↓

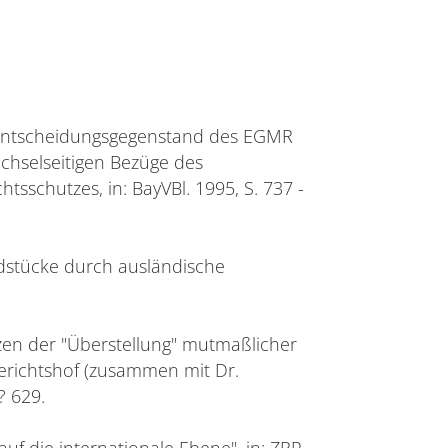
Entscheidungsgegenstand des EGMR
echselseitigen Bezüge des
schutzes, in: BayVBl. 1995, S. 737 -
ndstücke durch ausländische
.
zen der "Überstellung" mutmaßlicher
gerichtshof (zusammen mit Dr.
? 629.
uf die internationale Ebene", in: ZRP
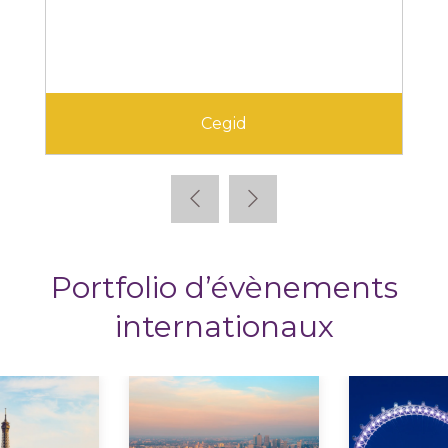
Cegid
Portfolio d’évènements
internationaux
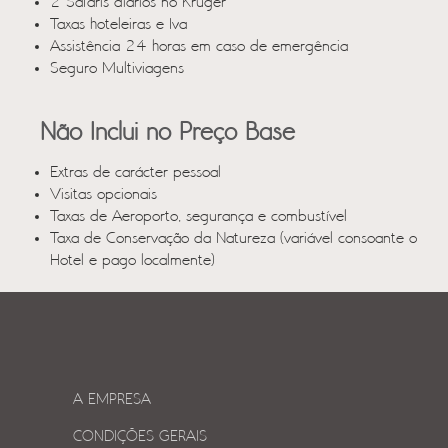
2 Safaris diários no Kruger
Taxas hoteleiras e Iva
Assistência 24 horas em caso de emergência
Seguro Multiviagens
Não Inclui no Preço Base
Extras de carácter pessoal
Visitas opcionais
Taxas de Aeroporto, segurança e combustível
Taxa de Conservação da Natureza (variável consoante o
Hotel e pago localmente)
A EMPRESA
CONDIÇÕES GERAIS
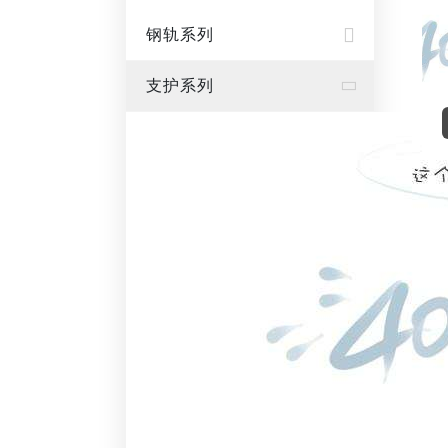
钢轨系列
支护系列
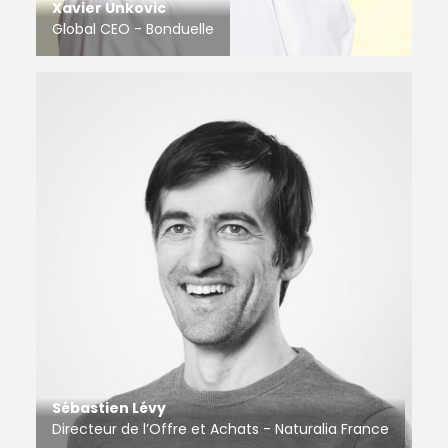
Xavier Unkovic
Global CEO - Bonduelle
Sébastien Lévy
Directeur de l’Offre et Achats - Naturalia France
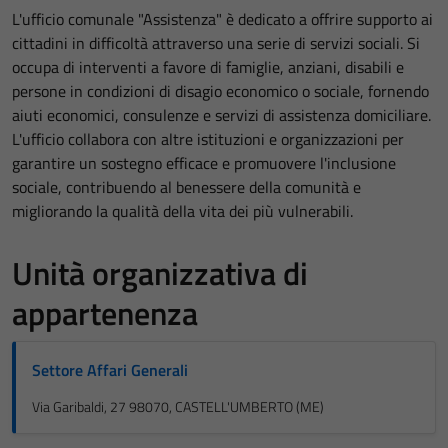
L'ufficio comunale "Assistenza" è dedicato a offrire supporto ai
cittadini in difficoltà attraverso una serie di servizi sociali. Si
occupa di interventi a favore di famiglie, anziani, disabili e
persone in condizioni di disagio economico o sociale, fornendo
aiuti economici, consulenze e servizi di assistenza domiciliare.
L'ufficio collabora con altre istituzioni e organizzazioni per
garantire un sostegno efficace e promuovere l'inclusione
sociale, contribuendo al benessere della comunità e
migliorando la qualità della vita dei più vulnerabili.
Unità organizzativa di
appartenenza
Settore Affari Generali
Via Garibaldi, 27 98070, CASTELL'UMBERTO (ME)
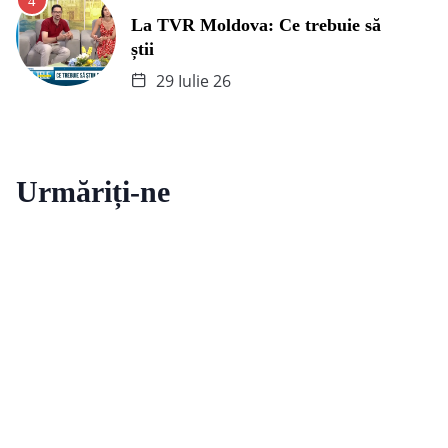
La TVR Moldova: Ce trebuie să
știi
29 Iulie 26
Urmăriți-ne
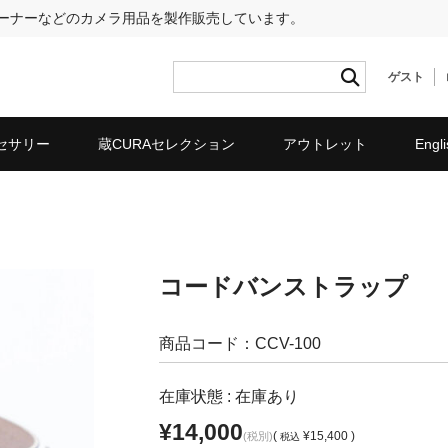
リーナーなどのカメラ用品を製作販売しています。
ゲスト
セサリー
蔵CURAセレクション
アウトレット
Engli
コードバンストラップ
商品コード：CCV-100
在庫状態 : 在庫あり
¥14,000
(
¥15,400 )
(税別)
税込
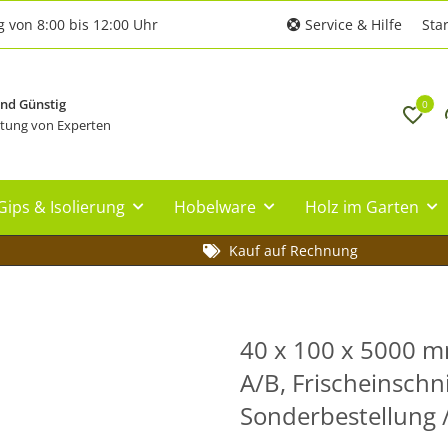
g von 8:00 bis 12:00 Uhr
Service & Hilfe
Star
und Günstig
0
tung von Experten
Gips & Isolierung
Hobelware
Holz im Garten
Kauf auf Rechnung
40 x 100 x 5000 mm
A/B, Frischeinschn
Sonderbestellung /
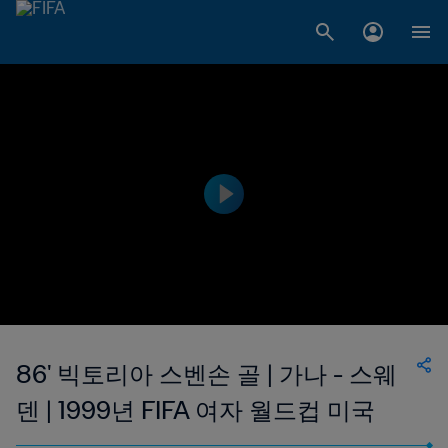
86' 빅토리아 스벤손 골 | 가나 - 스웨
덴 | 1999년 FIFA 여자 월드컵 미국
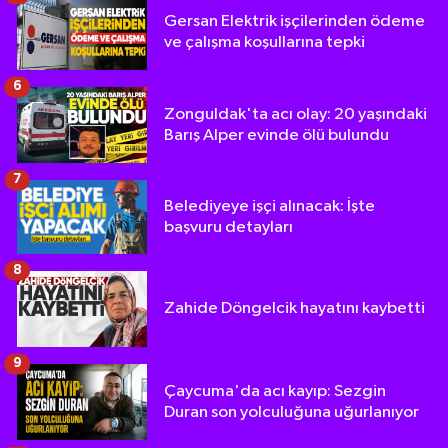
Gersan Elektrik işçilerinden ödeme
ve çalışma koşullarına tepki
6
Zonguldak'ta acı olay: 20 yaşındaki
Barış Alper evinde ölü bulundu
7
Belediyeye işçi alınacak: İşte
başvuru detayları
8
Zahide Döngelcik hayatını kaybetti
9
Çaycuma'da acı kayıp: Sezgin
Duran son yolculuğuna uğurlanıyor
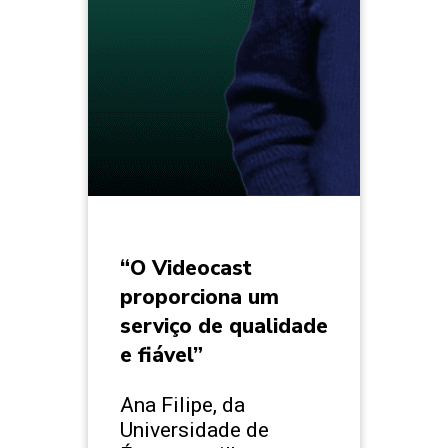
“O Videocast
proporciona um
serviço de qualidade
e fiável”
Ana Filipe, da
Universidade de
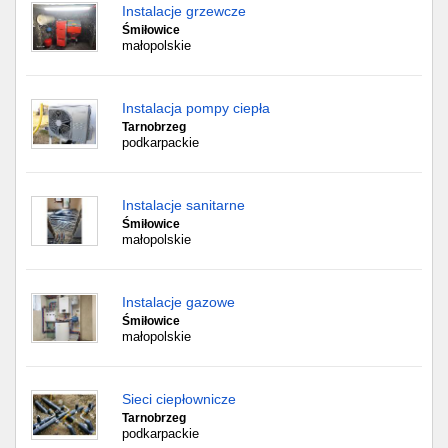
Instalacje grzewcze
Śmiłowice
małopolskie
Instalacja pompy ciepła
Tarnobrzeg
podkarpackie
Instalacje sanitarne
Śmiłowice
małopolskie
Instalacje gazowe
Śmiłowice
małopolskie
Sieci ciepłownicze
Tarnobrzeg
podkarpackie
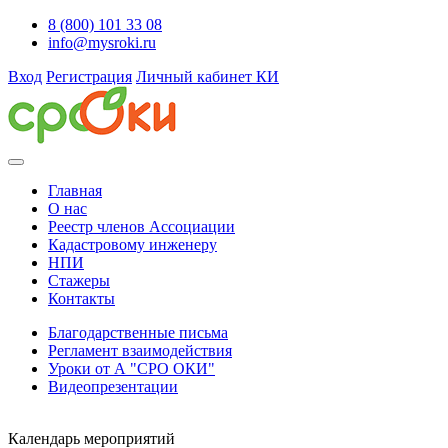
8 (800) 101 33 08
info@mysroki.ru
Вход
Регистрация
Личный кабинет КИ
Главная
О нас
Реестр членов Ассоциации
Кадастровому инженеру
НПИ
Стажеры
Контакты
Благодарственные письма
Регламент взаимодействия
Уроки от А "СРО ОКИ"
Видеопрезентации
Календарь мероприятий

↑
↓

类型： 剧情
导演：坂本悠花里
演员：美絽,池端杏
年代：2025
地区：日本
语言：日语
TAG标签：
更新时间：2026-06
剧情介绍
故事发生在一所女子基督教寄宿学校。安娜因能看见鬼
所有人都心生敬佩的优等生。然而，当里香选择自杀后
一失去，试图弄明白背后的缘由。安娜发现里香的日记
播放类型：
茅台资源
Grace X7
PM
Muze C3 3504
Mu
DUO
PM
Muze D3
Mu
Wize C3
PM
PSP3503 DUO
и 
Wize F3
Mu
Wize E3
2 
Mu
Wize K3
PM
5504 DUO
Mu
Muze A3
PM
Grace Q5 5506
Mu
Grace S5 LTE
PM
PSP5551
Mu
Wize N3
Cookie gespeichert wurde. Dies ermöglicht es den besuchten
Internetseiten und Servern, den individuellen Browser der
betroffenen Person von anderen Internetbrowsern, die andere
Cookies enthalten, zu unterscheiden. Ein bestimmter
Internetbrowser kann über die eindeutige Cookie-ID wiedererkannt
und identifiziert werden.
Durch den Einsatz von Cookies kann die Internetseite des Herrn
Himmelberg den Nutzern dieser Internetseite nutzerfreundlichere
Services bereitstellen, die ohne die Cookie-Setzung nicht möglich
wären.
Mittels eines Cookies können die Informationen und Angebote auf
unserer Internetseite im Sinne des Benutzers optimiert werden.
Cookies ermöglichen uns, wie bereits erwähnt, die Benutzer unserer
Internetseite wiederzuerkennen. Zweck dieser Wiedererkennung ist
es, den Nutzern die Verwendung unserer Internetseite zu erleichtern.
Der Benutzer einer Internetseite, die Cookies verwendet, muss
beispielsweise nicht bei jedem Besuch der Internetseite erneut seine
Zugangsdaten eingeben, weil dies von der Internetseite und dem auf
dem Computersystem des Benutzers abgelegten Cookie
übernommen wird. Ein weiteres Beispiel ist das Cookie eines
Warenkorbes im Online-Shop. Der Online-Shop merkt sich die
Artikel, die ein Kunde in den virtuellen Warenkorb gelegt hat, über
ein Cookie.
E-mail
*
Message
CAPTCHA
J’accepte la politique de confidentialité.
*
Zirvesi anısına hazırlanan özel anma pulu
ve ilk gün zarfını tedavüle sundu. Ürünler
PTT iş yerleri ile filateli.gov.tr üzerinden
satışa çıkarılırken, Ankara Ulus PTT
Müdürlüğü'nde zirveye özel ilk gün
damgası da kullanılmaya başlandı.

↑

TRY IT:
Copy each line of the data above that holds "Instalacje".

EXERCISE OUTPUT:
Instalacje grzewcze
Instalacje sanitarne
Instalacje gazowe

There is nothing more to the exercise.